Objective: Return every line of the material below without changing a single character.

——

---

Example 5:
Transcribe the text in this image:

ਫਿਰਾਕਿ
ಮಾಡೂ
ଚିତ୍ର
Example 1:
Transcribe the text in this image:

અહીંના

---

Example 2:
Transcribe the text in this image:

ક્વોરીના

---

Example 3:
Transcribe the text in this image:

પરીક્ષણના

——

Solution to this exercise:
---

Example 5:
Transcribe the text in this image:

ਫਿਰਾਕਿ
ಮಾಡೂ
ଚିତ୍ର
Example 1:
Transcribe the text in this image:

અહીંના

---

Example 2:
Transcribe the text in this image:

ક્વોરીના

---

Example 3:
Transcribe the text in this image:

પરીક્ષણના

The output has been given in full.